** Opening SOURCE DATA block **

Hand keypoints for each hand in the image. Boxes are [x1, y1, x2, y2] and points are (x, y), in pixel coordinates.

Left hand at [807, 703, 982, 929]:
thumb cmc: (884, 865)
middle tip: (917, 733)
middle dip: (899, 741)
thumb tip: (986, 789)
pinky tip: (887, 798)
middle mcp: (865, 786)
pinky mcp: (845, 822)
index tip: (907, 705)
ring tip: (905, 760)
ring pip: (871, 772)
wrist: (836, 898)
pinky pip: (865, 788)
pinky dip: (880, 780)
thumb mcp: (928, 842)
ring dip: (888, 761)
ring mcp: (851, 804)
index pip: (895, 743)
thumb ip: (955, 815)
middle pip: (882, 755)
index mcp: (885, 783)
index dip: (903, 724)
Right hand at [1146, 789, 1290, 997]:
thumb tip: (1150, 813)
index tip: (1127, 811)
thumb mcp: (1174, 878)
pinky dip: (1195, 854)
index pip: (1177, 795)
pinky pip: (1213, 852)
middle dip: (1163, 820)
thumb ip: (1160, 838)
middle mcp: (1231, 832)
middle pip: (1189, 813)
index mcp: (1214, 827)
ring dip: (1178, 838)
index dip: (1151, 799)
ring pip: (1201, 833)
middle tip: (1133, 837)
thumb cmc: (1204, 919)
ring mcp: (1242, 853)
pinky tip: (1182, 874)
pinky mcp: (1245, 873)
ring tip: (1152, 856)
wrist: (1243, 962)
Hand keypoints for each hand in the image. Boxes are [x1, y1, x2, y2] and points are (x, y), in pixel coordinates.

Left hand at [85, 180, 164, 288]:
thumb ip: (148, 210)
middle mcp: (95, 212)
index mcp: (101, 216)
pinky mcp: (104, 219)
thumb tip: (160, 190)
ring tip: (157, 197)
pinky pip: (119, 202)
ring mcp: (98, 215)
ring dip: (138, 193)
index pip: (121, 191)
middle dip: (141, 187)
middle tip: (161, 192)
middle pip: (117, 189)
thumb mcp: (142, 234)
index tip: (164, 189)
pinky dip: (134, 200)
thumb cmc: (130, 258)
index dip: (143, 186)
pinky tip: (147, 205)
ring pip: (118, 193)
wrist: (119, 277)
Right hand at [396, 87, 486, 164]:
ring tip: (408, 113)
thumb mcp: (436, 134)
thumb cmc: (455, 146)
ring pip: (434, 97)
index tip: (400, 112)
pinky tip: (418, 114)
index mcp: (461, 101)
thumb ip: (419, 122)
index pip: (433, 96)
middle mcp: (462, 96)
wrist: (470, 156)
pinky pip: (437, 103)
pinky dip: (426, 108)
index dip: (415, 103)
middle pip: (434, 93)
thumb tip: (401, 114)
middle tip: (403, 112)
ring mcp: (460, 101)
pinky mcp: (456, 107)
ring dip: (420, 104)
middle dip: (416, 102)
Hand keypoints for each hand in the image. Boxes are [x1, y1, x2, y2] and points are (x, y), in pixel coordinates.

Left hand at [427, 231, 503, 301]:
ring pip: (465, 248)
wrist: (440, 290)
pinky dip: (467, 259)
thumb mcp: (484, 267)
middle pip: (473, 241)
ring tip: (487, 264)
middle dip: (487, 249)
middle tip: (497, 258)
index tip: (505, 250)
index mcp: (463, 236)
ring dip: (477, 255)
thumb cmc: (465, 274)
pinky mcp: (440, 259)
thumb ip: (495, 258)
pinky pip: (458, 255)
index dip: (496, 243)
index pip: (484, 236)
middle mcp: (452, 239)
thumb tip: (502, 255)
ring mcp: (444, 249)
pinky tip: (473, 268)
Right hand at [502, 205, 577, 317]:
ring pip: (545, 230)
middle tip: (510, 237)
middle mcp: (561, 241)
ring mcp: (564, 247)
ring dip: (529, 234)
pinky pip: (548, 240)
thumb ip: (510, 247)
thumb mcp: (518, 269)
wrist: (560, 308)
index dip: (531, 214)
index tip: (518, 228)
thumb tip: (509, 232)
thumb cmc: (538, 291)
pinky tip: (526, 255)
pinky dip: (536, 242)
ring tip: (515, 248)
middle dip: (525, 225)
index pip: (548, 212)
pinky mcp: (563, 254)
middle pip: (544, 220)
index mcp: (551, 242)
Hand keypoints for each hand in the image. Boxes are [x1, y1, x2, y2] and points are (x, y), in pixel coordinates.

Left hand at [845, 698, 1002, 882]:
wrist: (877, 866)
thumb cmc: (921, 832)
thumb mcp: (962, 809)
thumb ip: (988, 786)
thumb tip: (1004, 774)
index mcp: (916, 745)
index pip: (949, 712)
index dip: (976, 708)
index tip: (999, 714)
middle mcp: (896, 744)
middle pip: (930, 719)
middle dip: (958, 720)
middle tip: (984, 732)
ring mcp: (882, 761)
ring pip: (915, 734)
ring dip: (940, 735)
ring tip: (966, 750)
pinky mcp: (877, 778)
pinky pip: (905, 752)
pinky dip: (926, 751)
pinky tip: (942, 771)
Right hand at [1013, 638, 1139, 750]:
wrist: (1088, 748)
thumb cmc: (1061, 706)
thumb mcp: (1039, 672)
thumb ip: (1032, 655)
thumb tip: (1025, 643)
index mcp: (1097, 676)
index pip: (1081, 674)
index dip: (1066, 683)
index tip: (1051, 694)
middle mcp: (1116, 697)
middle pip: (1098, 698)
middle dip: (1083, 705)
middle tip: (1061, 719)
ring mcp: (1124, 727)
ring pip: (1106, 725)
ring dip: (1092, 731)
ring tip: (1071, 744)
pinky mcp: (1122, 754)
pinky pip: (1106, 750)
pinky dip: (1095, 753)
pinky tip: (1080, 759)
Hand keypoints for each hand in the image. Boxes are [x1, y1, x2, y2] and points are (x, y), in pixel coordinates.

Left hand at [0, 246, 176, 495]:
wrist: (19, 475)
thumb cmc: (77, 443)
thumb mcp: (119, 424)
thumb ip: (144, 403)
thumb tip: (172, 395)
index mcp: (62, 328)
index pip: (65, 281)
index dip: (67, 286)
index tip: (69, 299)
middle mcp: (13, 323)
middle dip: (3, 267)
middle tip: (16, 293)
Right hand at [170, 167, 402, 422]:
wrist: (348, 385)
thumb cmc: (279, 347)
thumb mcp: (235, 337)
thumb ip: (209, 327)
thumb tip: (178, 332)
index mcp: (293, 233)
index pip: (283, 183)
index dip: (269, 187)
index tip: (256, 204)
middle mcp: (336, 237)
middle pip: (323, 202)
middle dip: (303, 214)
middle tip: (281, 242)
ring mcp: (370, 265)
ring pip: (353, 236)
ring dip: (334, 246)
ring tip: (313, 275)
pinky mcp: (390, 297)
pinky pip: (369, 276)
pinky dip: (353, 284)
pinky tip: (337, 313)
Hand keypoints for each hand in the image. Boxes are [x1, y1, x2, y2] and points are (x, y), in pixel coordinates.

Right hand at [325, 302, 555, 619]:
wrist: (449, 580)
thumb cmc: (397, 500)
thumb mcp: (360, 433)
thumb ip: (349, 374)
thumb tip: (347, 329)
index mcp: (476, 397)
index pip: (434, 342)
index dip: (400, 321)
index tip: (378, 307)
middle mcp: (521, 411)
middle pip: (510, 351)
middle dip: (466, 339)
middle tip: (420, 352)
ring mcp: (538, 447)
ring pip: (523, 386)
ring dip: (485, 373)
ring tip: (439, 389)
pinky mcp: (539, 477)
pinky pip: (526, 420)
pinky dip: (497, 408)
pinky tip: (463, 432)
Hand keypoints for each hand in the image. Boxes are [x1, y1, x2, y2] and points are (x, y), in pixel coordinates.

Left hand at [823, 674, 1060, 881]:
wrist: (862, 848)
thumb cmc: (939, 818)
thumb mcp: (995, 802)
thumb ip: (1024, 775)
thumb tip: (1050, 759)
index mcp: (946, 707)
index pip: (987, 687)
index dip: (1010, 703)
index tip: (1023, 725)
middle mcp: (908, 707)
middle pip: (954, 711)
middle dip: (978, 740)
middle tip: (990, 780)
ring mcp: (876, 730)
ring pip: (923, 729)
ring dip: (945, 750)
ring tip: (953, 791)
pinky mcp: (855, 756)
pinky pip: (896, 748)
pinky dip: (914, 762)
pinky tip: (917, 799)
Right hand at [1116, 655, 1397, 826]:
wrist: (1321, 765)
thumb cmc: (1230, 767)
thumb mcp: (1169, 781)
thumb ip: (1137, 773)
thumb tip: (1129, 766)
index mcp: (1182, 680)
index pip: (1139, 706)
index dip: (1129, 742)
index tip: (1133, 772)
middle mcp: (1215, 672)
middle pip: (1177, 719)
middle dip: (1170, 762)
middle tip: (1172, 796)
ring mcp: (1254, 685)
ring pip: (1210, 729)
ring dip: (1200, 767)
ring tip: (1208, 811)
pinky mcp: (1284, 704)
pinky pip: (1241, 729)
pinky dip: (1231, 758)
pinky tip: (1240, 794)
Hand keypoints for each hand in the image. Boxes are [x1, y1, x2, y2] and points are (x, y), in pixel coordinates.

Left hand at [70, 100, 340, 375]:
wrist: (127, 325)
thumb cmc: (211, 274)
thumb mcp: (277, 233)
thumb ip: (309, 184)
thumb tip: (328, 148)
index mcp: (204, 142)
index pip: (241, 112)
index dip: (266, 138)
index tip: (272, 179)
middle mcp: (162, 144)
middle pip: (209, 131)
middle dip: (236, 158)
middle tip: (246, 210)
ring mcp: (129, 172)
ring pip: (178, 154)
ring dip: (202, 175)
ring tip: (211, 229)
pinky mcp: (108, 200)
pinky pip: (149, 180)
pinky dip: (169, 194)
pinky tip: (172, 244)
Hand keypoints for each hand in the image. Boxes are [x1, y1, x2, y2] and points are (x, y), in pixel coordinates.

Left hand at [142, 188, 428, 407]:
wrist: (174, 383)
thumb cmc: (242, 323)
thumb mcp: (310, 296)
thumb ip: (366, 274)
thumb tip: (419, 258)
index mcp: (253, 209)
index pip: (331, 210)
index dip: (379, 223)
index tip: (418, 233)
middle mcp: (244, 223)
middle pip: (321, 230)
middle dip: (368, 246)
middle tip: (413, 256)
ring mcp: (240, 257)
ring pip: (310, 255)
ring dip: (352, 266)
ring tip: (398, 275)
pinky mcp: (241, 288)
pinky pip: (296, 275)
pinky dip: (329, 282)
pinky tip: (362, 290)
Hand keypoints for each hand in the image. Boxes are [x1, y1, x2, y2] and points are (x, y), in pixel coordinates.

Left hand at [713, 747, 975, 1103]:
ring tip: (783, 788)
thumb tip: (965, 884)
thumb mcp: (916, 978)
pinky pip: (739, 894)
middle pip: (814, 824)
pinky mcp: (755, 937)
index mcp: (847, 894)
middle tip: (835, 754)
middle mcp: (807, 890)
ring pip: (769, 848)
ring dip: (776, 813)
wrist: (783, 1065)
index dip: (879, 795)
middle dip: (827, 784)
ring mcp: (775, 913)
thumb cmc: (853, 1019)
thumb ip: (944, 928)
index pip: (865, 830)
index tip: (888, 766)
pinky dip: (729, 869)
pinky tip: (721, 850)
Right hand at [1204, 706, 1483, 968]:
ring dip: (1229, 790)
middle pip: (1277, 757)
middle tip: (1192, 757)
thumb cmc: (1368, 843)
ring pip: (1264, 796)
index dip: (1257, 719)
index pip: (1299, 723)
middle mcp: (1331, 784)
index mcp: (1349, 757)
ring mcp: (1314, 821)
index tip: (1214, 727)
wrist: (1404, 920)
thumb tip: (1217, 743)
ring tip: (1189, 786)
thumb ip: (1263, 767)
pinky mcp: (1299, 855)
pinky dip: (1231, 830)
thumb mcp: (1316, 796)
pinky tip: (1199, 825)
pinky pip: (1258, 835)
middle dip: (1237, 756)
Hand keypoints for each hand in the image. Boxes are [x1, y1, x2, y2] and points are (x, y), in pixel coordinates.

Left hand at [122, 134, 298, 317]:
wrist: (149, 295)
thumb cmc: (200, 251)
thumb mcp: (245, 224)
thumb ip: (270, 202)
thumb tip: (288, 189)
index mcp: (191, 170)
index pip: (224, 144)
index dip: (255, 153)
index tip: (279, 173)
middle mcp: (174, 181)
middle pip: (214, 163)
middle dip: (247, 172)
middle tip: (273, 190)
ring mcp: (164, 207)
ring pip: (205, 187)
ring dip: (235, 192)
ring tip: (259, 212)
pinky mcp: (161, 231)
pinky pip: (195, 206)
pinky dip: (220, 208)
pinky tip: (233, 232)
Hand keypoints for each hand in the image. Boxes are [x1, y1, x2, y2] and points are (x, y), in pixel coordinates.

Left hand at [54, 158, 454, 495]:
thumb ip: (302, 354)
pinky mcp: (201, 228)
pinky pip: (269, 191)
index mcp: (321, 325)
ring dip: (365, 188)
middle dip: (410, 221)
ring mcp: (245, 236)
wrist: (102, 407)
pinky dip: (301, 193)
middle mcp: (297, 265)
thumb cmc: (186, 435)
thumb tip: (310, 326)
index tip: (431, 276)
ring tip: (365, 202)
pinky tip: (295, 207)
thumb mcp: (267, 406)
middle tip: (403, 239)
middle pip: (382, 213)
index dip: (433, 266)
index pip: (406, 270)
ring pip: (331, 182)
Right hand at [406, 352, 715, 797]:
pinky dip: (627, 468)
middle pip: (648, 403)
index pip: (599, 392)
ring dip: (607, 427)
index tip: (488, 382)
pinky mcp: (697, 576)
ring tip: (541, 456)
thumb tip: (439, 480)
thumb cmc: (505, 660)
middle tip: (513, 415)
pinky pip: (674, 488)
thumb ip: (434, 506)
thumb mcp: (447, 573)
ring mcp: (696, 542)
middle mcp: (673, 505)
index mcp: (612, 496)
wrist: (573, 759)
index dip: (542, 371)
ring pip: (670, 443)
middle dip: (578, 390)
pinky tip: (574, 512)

** Closing SOURCE DATA block **

[THE PROBLEM] Begin with the first line of the records and finish with the line containing "thumb ip: (1160, 838)". Reproduce those lines exactly, both ends included, and nothing else.

[PROBLEM SOLUTION]
Hand keypoints for each hand in the image. Boxes are [x1, y1, x2, y2] and points are (x, y), in pixel coordinates.

Left hand at [807, 703, 982, 929]:
thumb cmc: (884, 865)
middle tip: (917, 733)
middle dip: (899, 741)
thumb tip: (986, 789)
pinky tip: (887, 798)
middle mcp: (865, 786)
pinky mcp: (845, 822)
index tip: (907, 705)
ring tip: (905, 760)
ring pip: (871, 772)
wrist: (836, 898)
pinky pip: (865, 788)
pinky dip: (880, 780)
thumb mcp: (928, 842)
ring dip: (888, 761)
ring mcp: (851, 804)
index pip: (895, 743)
thumb ip: (955, 815)
middle pip: (882, 755)
index mcp: (885, 783)
index dip: (903, 724)
Right hand at [1146, 789, 1290, 997]:
thumb tip: (1150, 813)
index tip: (1127, 811)
thumb mcp: (1174, 878)
pinky dip: (1195, 854)
index pip: (1177, 795)
pinky pip: (1213, 852)
middle dip: (1163, 820)
thumb ip: (1160, 838)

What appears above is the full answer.